(Rendered chart images)
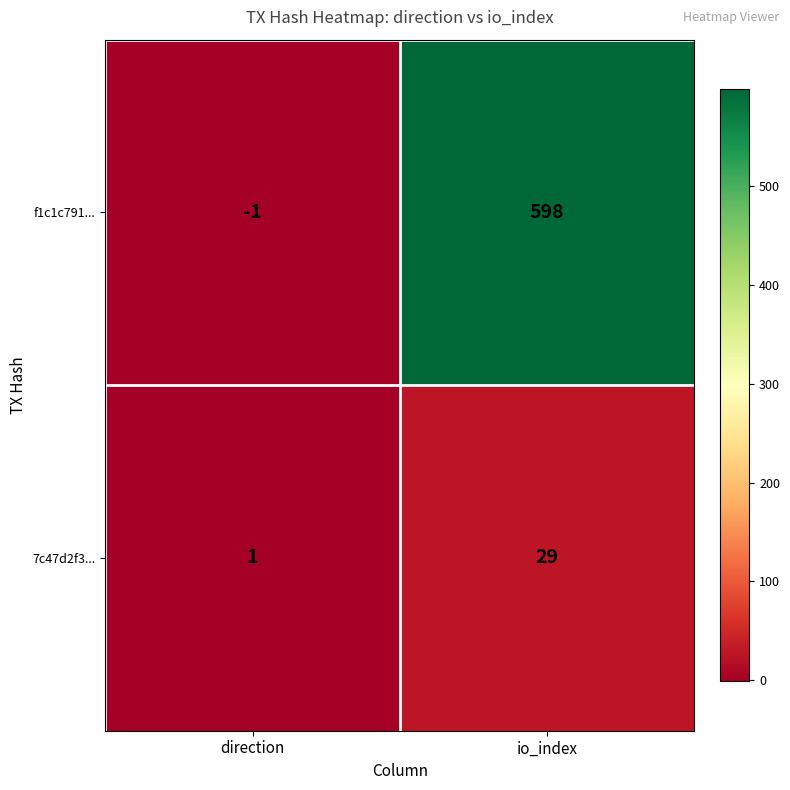

What is the sum of the f1c1c791... values at direction and io_index?

597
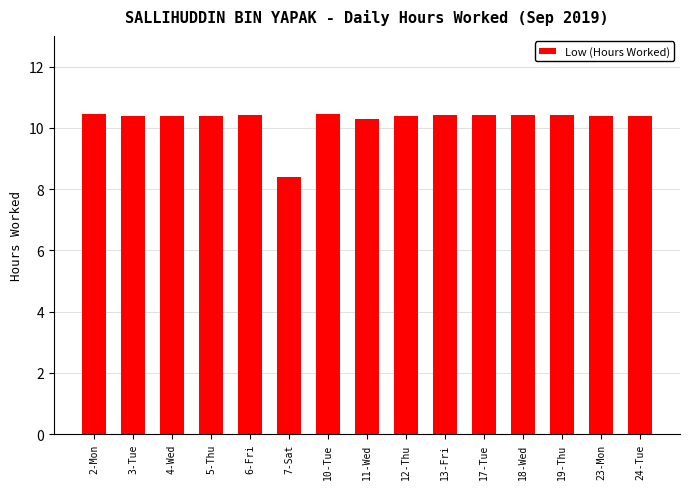

Approximately how many times larger is the value at 18-Wed compared to 17-Tue?

1.0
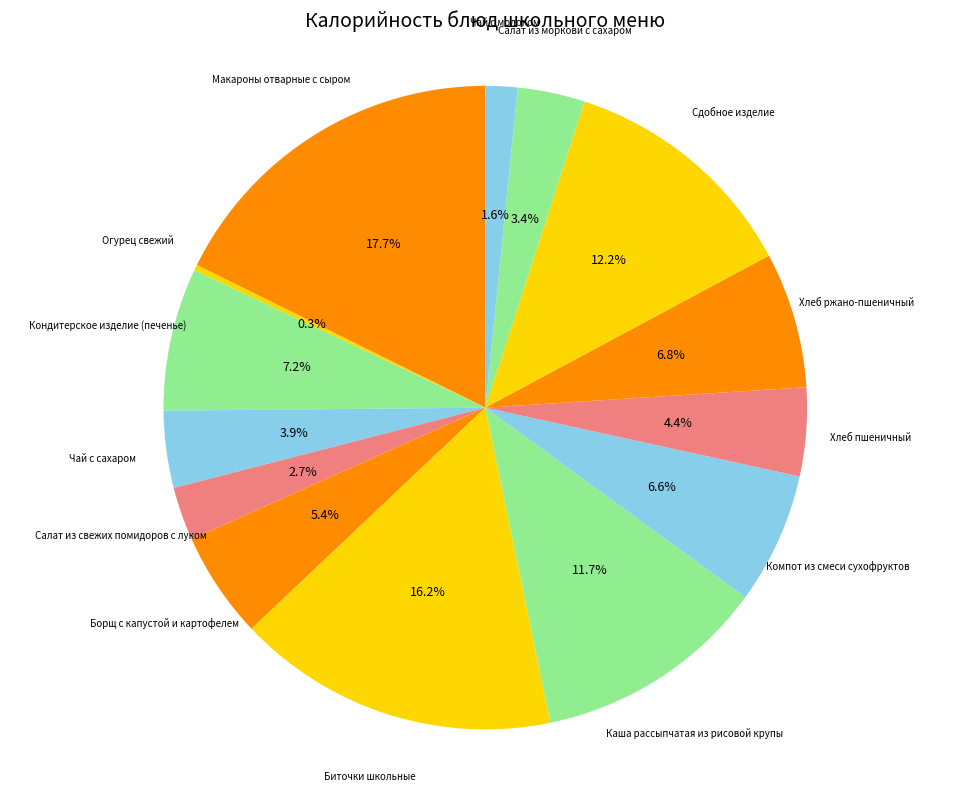

Count the number of slices in the pie.

14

> **JOB ITEM**:
Write the records as a JSON list of strings, one string per line, skipping blank lines. Leave out the pictures.

> **OUTPUT BELOW**:
[
  "What is the sum of the f1c1c791... values at direction and io_index?",
  "597",
  "Approximately how many times larger is the value at 18-Wed compared to 17-Tue?",
  "1.0",
  "Count the number of slices in the pie.",
  "14"
]